*Task inputs*.
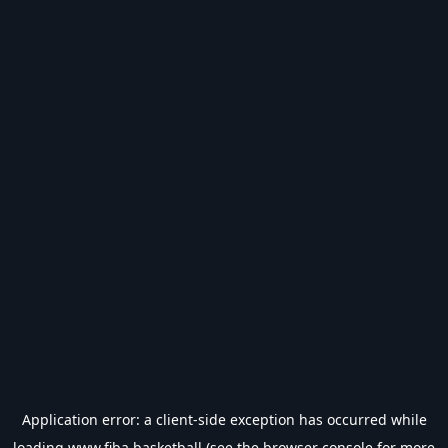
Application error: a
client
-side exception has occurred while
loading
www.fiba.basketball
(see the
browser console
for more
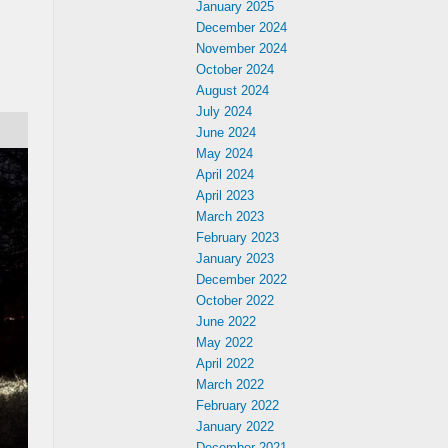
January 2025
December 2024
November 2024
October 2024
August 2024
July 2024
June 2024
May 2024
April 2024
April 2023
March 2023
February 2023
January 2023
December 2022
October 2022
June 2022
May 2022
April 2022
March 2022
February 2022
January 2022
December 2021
==
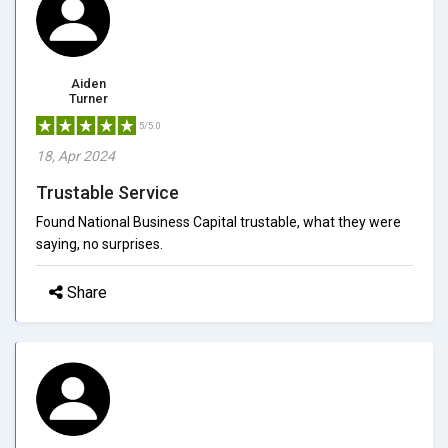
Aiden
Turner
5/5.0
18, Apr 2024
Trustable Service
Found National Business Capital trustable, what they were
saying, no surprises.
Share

*Task*. Look above for the line with "-side exception has occurred while" and the line with "December 2021". Give again exactly those two lines and all lines between them, pictures excluded.

*Answer space*.
-side exception has occurred while
loading
www.fiba.basketball
(see the
browser console
for more
January 2025
December 2024
November 2024
October 2024
August 2024
July 2024
June 2024
May 2024
April 2024
April 2023
March 2023
February 2023
January 2023
December 2022
October 2022
June 2022
May 2022
April 2022
March 2022
February 2022
January 2022
December 2021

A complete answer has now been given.